3. AI-Assisted Infrastructure Management

Connect Sandbox to your cloud infrastructure to enable AI assistants to monitor resources, diagnose issues, and automate deployment tasks through natural language commands.

DevOps engineersSREsCloud architects

Workflow:

1

Deploy Sandbox in your cloud environment

2

Configure IAM roles and permissions

3

Set up monitoring and alerting

4

Enable AI to execute infrastructure commands

5

Test failover and recovery procedures

Frequently Asked Questions

What is Sandbox and how does it work?

Sandbox is a Model Context Protocol (MCP) server that provides natural language database queries capabilities to AI applications like Claude Desktop and Cursor. MCP servers act as bridges between AI assistants and external services, enabling them to Enable Sandbox to translate natural language requests into SQL queries, making database exploration accessible to non-technical team members and speeding up data analysis workflows.. The server implements the MCP specification, exposing tools and resources that AI models can discover and use dynamically during conversations. Executes code and configurations from Large Language Models (LLMs) in secure, isolated Docker containers.

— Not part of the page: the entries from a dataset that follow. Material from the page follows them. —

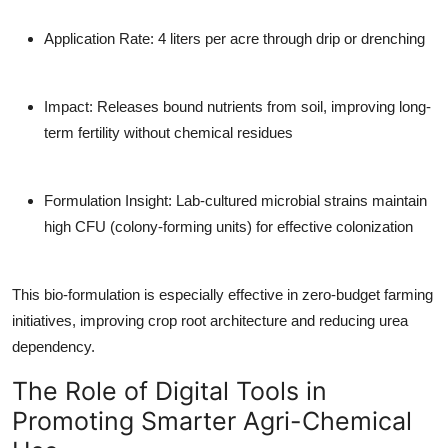
Application Rate
: 4 liters per acre through drip or drenching
Impact
: Releases bound nutrients from soil, improving long-
term fertility without chemical residues
Formulation Insight
: Lab-cultured microbial strains maintain
high CFU (colony-forming units) for effective colonization
This bio-formulation is especially effective in zero-budget farming
initiatives, improving crop root architecture and reducing urea
dependency.
The Role of Digital Tools in
Promoting Smarter Agri-Chemical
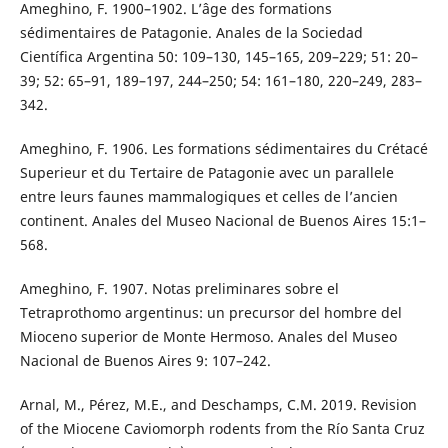
Ameghino, F. 1900–1902. L’âge des formations
sédimentaires de Patagonie. Anales de la Sociedad
Científica Argentina 50: 109–130, 145–165, 209–229; 51: 20–
39; 52: 65–91, 189–197, 244–250; 54: 161–180, 220–249, 283–
342.
Ameghino, F. 1906. Les formations sédimentaires du Crétacé
Superieur et du Tertaire de Patagonie avec un parallele
entre leurs faunes mammalogiques et celles de l’ancien
continent. Anales del Museo Nacional de Buenos Aires 15:1–
568.
Ameghino, F. 1907. Notas preliminares sobre el
Tetraprothomo argentinus: un precursor del hombre del
Mioceno superior de Monte Hermoso. Anales del Museo
Nacional de Buenos Aires 9: 107–242.
Arnal, M., Pérez, M.E., and Deschamps, C.M. 2019. Revision
of the Miocene Caviomorph rodents from the Río Santa Cruz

How do I install and configure Sandbox?

Sandbox is implemented in TypeScript and can be installed via package managers or by cloning from the source repository. After installation, you'll need to configure your MCP client (Claude Desktop or Cursor) by adding the server to your configuration file, typically located in your settings directory. The configuration includes the server command, any required arguments, and environment variables for authentication or API keys. Check the official documentation for detailed setup instructions and configuration examples.

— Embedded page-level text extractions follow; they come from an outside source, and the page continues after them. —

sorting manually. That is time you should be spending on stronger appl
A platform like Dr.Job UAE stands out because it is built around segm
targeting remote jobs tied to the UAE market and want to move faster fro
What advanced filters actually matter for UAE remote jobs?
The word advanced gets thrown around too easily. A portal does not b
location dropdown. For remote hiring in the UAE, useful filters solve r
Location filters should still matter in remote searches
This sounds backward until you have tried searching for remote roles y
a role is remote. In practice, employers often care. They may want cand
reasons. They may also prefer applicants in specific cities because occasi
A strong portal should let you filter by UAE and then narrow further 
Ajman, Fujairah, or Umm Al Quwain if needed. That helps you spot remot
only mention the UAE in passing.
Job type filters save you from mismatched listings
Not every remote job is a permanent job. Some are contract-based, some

Is Sandbox free and open source?

Sandbox uses a Freemium pricing model. Review the official pricing page for current costs, usage limits, and enterprise licensing options. Consider your usage volume and required features when evaluating whether the pricing fits your budget and project requirements.

Which AI assistants and IDEs support Sandbox?

Sandbox is officially compatible with Docker, MCP-compatible clients and works with any MCP-compatible AI assistant or development environment. MCP is an open protocol, so support continues to expand across tools. To use it, ensure your client application supports MCP servers and add Sandbox to your configuration. Check your specific tool's MCP documentation for configuration instructions. Some platforms may require specific versions or additional setup steps.

What are the security and usage limits for Sandbox?

Security considerations for Sandbox include access control to the underlying services it connects to, and data privacy when handling sensitive information. Review the security documentation before deploying in production. Usage limits depend on your pricing tier and the underlying services the server integrates with—API rate limits, quota restrictions, and concurrent connection limits may apply. Implement your own rate limiting if needed. Run servers locally when possible to maintain control over data and reduce latency.

How do I troubleshoot common Sandbox issues?

Common issues with Sandbox include configuration errors, authentication failures, and connection problems. First, verify your configuration file syntax and ensure all required environment variables (API keys, credentials) are set correctly. Check the server logs for error messages—most MCP servers output detailed debugging information to help identify problems. Consult the documentation for troubleshooting guides. If the server starts but tools don't appear in your AI assistant, restart the client application to reload the MCP configuration. For authentication issues, regenerate API keys and verify they have the necessary permissions for the resources Sandbox accesses.